Rechtlich verankert wird Energy Sharing im neuen § 42c des Energiewirtschaftsgesetzes (EnWG). Die Regelung setzt Vorgaben der europäischen Erneuerbare-Energien-Richtlinie (RED III) um, die den Mitgliedstaaten vorschreibt, gemeinschaftliche Energieprojekte zu ermöglichen.
Der neue Paragraf definiert:
- wer am Energy Sharing teilnehmen darf,
- wie Energiegemeinschaften organisiert sind,
- welche Pflichten entfallen und welche weiterhin gelten.
Wichtig: Energy Sharing ist keine vollständige Befreiung vom Energierecht, sondern ein vereinfachter Sonderrahmen – bewusst zwischen Eigenverbrauch und klassischem Stromhandel angesiedelt.
Nach dem Gesetzesentwurf zum neuen § 42c EnWG müssen Verteilnetzbetreiber ab dem 1. Juni 2026 die gemeinsame Nutzung von lokal erzeugtem Strom innerhalb ihres Bilanzierungsgebiets gewährleisten; ab dem 1. Juni 2028 wird diese Möglichkeit auch auf direkt angrenzende Bilanzierungsgebiete ausgeweitet.
Ein zentrales Versprechen des Gesetzes lautet: weniger Bürokratie. Teilnehmer von Energiegemeinschaften sollen von klassischen Lieferantenpflichten – etwa umfangreichen Bilanzierungs- oder Meldepflichten – teilweise befreit werden.
Gleichzeitig bleiben wesentliche Kosten bestehen:
- Netzentgelte fallen weiterhin an, wenn Strom über das öffentliche Netz fließt.
- Auch Steuern und Umlagen werden nicht vollständig abgeschafft, sondern nur punktuell reduziert oder vereinfacht.
- Voraussetzung ist eine digitale Messinfrastruktur: intelligente Stromzähler und automatisierte Abrechnungssysteme sind notwendig, wenn Strom über das öffentliche Netz fließt.
Damit ist klar: Energy Sharing wird wirtschaftlich vor allem dort attraktiv, wo hohe Eigenerzeugung, kurze Distanzen und gut abgestimmte Verbrauchsprofile zusammentreffen.
Gerade für größere Anlagenbetreiber – etwa in Quartierslösungen oder gewerblichen Projekten – entsteht ein neuer Markt.
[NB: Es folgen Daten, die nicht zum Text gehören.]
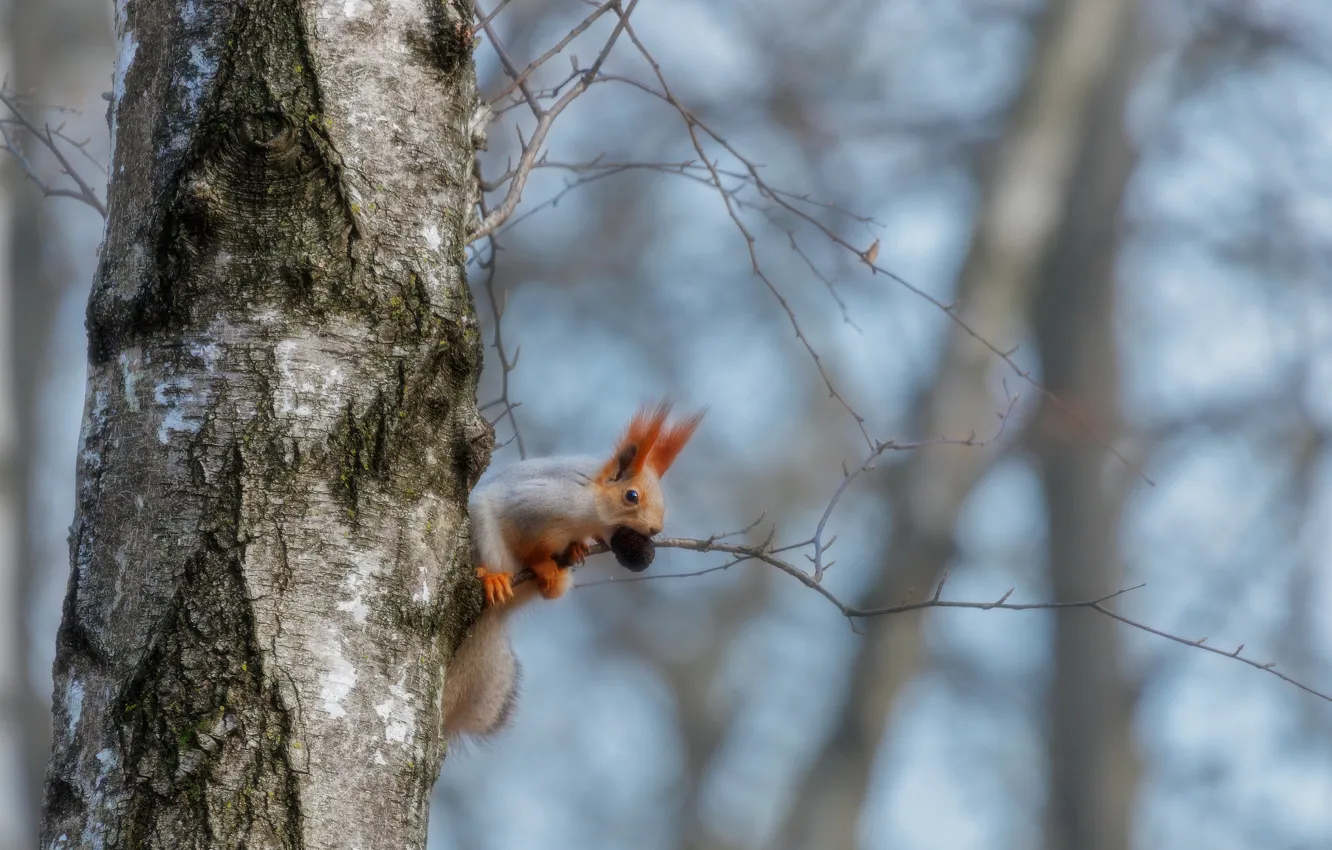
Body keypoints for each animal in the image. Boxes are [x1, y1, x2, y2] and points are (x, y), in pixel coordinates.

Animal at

Für private Haushalte bleibt Energy Sharing zunächst ein Ergänzungsmodell, kein Ersatz für klassische Stromtarife.
Energy Sharing wird die Strommärkte nicht über Nacht verändern. Aber es verschiebt die Logik: weg vom anonymen Großhandel, hin zu lokalen Energiemodellen.
Wenn regulatorische Hürden weiter sinken, digitale Infrastruktur flächendeckend verfügbar wird und Energiegemeinschaften professionell organisiert sind, könnte das Modell zum festen Bestandteil der Energiewende werden – leise, dezentral und nah am Verbraucher.
Für die Energiewirtschaft bedeutet das: weniger Zentralisierung, mehr Nachbarschaft. Und für viele Haushalte erstmals die Möglichkeit, Strom nicht nur zu verbrauchen, sondern aktiv zu handeln.
Was ändert sich konkret?
Ab Juni 2026 dürfen Haushalte lokal erzeugten erneuerbaren Strom – etwa aus Photovoltaikanlagen – innerhalb von Energiegemeinschaften mit anderen teilen oder verkaufen. Das gilt zunächst nur regional und unter klar definierten Bedingungen.
Wer kann am Energy Sharing teilnehmen?
Teilnehmen können private Haushalte, Mehrfamilienhäuser, Quartiere oder organisierte Energiegemeinschaften – vorausgesetzt, Erzeuger und Verbraucher liegen im selben Verteilnetzgebiet.
Wird Strom dadurch günstiger?
Potenzial ja, Garantie nein. Lokaler Solarstrom kann preiswerter sein als klassische Tarife. Netzentgelte, Steuern und Abgaben fallen jedoch weiterhin an, wenn auch teils reduziert.
Brauche ich neue Technik zum Strom teilen?
Ja. Voraussetzung ist ein intelligentes Messsystem (Smart Meter) sowie eine digitale Abrechnung. Ohne diese Infrastruktur ist Energy Sharing praktisch nicht umsetzbar.
Lohnt sich Energy Sharing für jeden Haushalt?
Vor allem für Haushalte mit eigener PV-Anlage und niedrigem Tagesverbrauch. Für reine Stromkunden ohne eigene Erzeugung bleibt Energy Sharing zunächst ein Zusatzmodell, kein Tarifersatz.
Was sind die größten Hürden?
Die begrenzte Reichweite in der Startphase, die noch unklare Kostenstruktur und der schleppende Smart-Meter-Rollout könnten den Markthochlauf bremsen.
Fazit:
Energy Sharing eröffnet neue Möglichkeiten, bleibt aber zunächst ein Nischenmodell für gut organisierte Nachbarschaften – mit wachsendem Potenzial ab 2028.